If you look at that chart again (in fact I’ll repeat it with some arrows..) you will see that the 3 parties also have a center point, which is used to determine how much someone believes in the party:

These locations determine how big the membership of your party gets. Someone close to the blue arrow is likely to join the bluie party, someone close to the green arrow is likely to…etc. See the problem?

Yup, the system is total bullshit. The centrist party has its membership center slap bang in the middle of its political sphere, but I placed the other 2 parties at the extremes. At the time, this made sense to me, but now… Ha. no. This makes no sense. Think about political parties on the edge of a mainstream political spectrum. Where are the members and activists? They are likely to be in the same position as the members in the centrist party: At the location CLOSEST to the center of policy position for that party. The voters shown at the red and green arrows are not diehard loyalists! they are the extreme libertarians or fascists or communists who consider the party they vote for to be a reluctant watered down compromise!
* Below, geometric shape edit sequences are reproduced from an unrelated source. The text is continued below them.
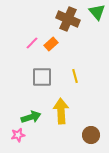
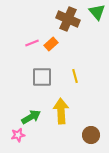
pink line: rotated 24 degrees clockwise
green arrow: rotated 12 degrees counterclockwise
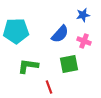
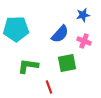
cyan pentagon: moved 2 px up
green square: moved 2 px left, 1 px up
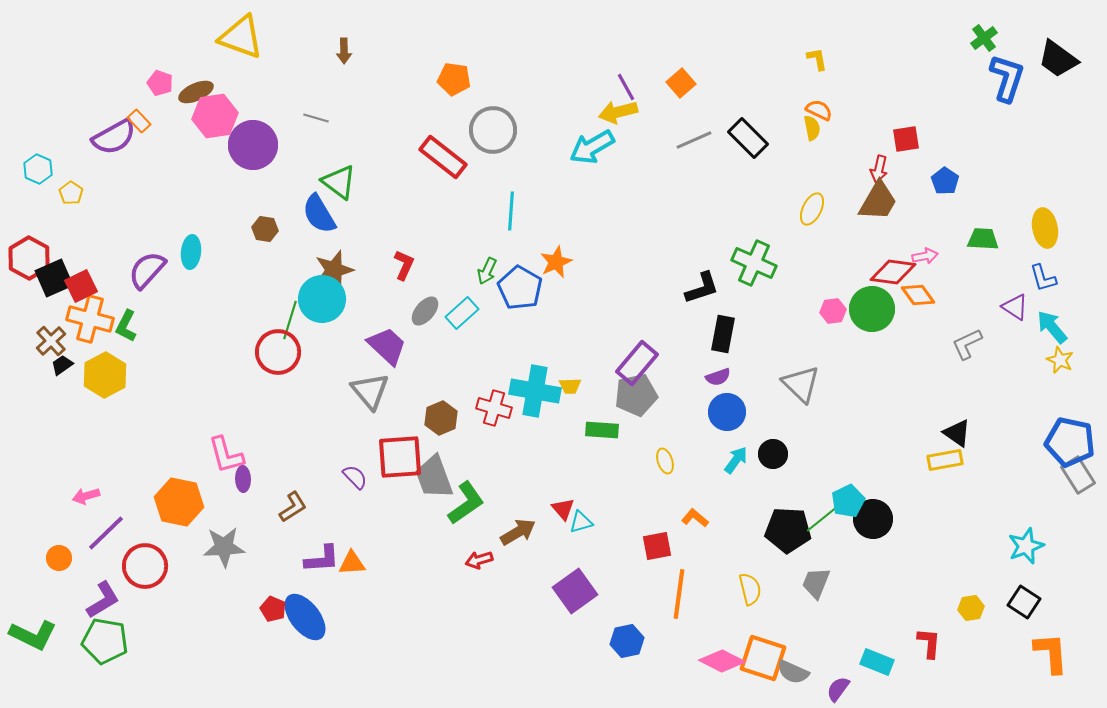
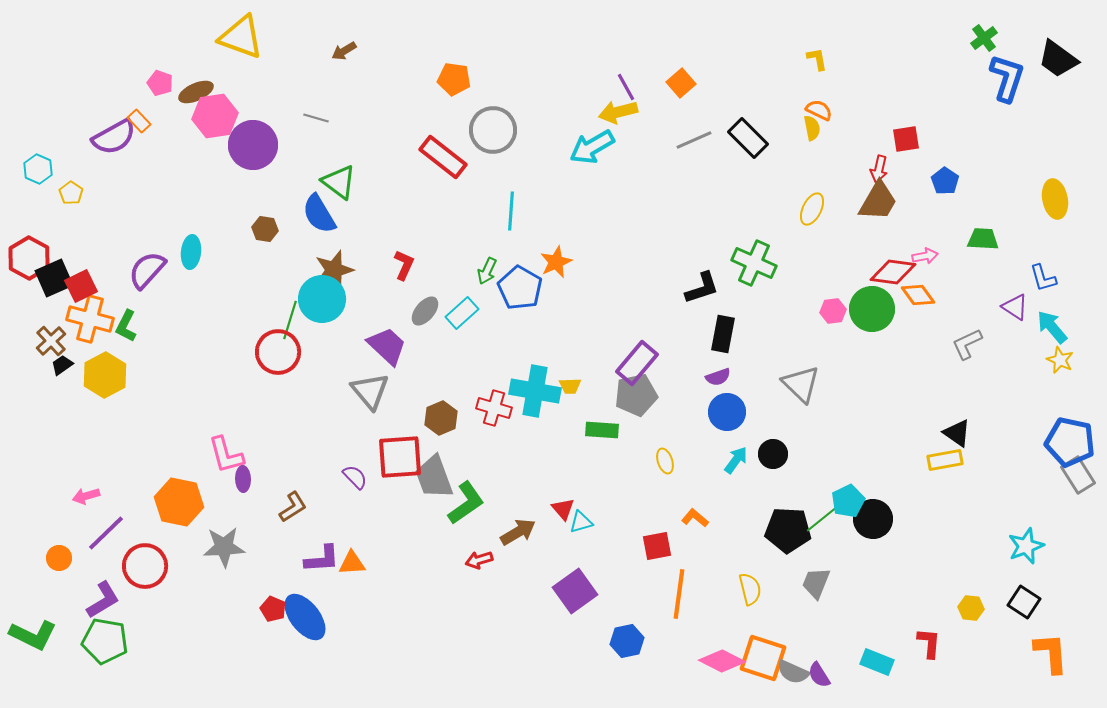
brown arrow at (344, 51): rotated 60 degrees clockwise
yellow ellipse at (1045, 228): moved 10 px right, 29 px up
yellow hexagon at (971, 608): rotated 15 degrees clockwise
purple semicircle at (838, 689): moved 19 px left, 14 px up; rotated 68 degrees counterclockwise
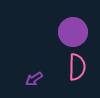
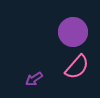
pink semicircle: rotated 40 degrees clockwise
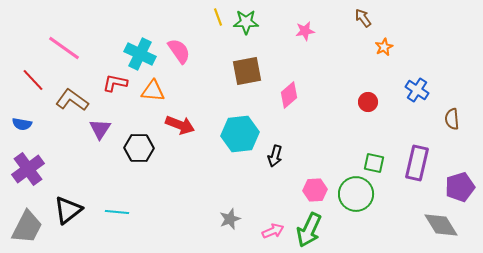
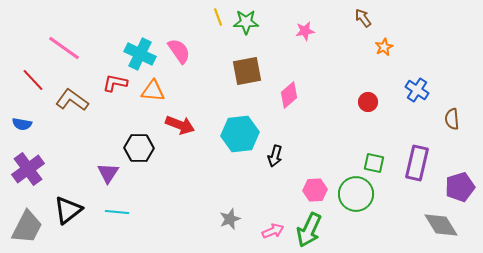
purple triangle: moved 8 px right, 44 px down
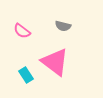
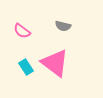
pink triangle: moved 1 px down
cyan rectangle: moved 8 px up
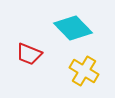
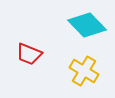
cyan diamond: moved 14 px right, 3 px up
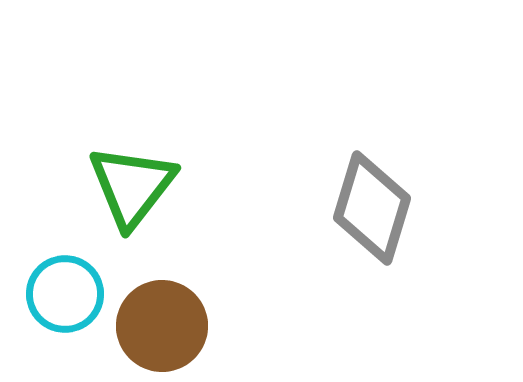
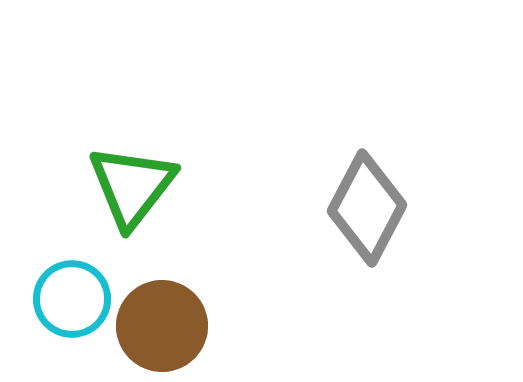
gray diamond: moved 5 px left; rotated 11 degrees clockwise
cyan circle: moved 7 px right, 5 px down
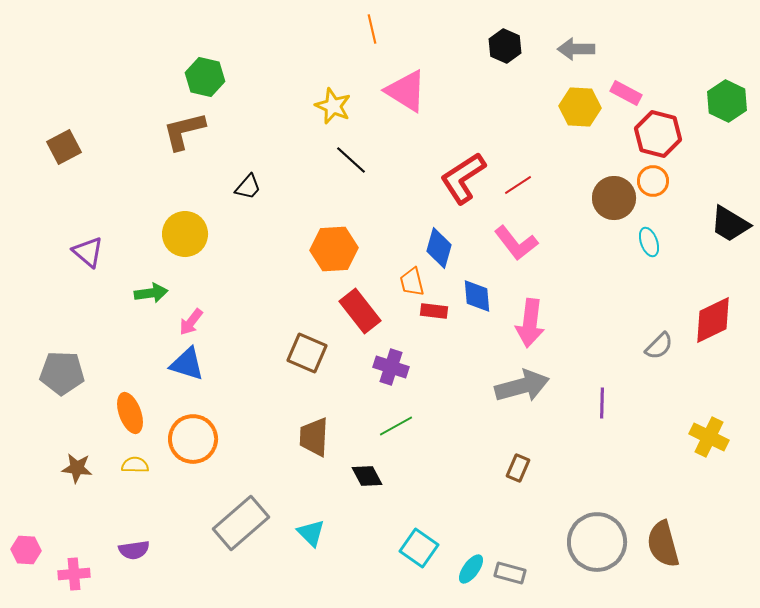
They are actually the voters on the verge of ‘wasting’ their vote on a fringe party. No! The correct positions should be:

In other words, we should have some red party members here, and ok… maybe not a green party one yet, but certainly more likely than under the old system.

This is a fundamental coding screw up and design miscalculation. Its not exactly critical, but I strive for accuracy of my political modelling. This change will affect non-DLC vanilla games too. If you have been playing Democracy 4 and bemoaning the fact that only the middle party in 3 party countries ever gets any members, you are not wrong to do so. I’ll fix this for the next update.